▶ **Entries provided**
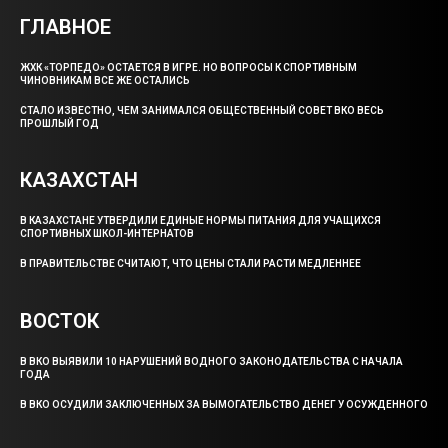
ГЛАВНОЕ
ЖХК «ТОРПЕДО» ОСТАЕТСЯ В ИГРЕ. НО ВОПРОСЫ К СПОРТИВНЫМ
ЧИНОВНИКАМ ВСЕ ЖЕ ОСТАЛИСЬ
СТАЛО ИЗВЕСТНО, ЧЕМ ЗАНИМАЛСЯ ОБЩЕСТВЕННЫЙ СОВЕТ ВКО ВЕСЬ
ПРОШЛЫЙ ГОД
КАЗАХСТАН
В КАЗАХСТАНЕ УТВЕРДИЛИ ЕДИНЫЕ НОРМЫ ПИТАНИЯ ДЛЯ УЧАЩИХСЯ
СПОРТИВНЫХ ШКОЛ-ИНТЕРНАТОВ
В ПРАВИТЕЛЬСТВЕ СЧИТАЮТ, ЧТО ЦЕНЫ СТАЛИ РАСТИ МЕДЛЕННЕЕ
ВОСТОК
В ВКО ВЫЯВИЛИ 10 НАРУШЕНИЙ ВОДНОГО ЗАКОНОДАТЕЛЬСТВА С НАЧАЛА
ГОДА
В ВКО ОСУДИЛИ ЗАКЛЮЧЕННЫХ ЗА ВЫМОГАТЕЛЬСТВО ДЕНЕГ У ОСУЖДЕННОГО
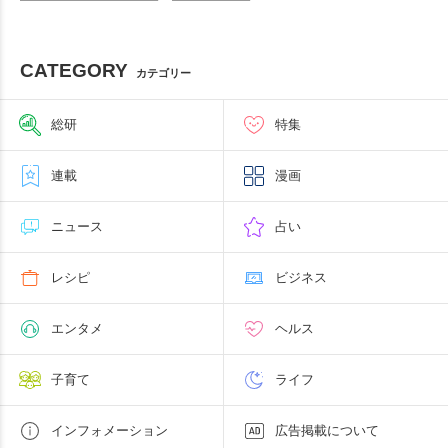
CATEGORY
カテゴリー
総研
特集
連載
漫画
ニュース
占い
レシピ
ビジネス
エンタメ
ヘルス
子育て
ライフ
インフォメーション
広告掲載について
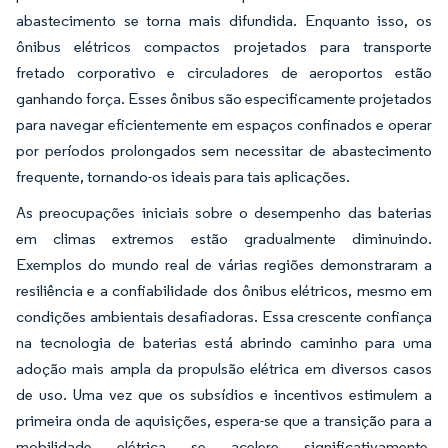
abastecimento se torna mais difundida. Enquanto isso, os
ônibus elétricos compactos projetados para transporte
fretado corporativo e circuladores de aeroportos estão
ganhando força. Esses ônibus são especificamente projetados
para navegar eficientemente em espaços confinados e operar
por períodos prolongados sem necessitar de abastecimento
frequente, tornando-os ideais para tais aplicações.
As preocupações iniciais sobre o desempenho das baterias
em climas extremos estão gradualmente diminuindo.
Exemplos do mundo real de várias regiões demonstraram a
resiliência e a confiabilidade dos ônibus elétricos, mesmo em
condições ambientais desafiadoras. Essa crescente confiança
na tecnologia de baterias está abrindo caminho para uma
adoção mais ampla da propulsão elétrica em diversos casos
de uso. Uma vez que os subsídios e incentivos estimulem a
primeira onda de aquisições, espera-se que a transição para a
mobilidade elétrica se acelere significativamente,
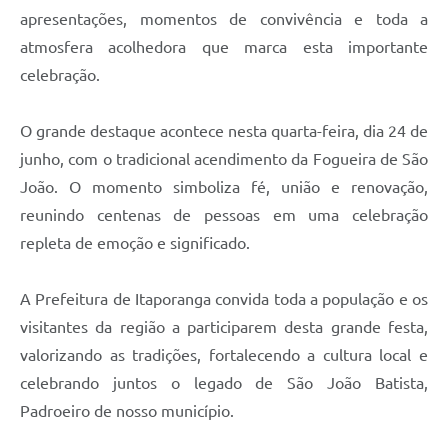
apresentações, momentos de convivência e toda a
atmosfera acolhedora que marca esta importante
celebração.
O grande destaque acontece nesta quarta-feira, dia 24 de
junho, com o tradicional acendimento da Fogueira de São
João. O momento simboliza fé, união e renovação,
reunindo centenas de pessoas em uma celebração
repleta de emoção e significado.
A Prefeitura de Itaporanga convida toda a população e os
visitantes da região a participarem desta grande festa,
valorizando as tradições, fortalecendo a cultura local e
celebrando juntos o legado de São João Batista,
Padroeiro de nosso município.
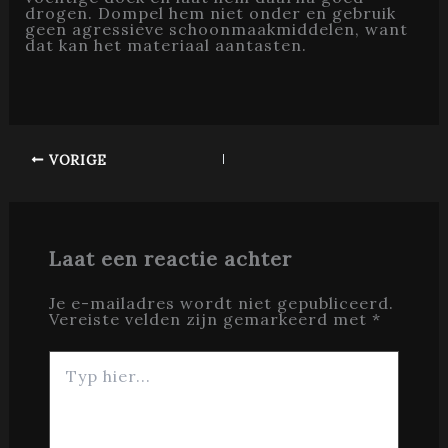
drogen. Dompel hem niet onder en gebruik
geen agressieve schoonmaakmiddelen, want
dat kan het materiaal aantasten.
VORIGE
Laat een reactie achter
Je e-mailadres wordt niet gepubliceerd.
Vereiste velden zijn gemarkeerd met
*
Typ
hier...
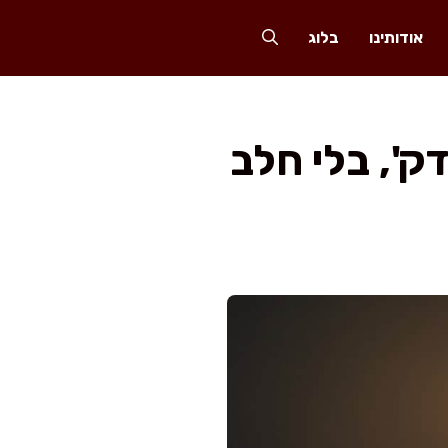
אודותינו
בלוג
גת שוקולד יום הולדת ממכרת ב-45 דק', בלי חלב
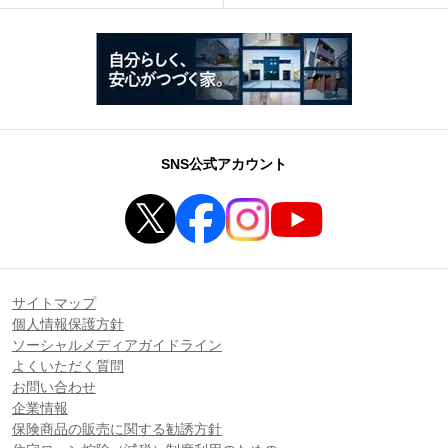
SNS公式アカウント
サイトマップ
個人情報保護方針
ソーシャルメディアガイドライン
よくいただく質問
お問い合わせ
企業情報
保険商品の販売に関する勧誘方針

▶ **Directive**
Find the string "estão" in the material above, and report every line where it occurs.

▶ **Answer to this exercise**
fretado corporativo e circuladores de aeroportos estão
em climas extremos estão gradualmente diminuindo.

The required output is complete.